(Dataset excerpts)
<<<<
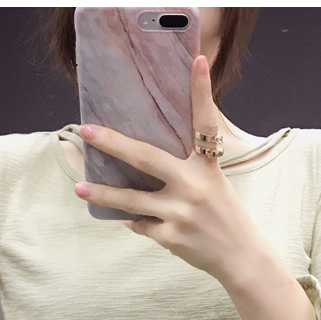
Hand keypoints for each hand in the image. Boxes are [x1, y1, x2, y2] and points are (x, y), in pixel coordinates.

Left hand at [74, 54, 272, 280]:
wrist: (241, 258)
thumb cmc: (226, 217)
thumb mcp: (216, 184)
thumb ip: (190, 168)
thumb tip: (147, 158)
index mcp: (209, 168)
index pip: (205, 123)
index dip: (201, 91)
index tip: (197, 61)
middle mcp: (194, 187)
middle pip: (147, 158)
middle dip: (113, 143)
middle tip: (87, 130)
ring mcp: (181, 213)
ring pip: (132, 200)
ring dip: (103, 193)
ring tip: (79, 187)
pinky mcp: (171, 236)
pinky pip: (141, 224)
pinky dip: (137, 222)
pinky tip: (135, 221)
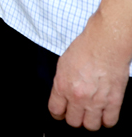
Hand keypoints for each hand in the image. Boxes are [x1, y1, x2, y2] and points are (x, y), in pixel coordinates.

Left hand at [49, 11, 131, 129]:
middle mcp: (78, 97)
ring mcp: (96, 101)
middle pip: (73, 122)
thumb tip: (62, 93)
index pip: (56, 111)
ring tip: (92, 114)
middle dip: (75, 118)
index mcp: (62, 86)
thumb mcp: (62, 65)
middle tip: (78, 112)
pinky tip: (105, 114)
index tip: (62, 113)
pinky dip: (107, 120)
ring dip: (91, 122)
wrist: (105, 44)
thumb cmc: (85, 49)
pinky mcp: (114, 102)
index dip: (58, 114)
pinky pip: (110, 121)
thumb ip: (62, 82)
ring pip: (91, 126)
>>>>
# TASK BRIEF:
What is the number of lines in the records that hold "pinky"? Give the number by itself.

# TASK RESULT:
8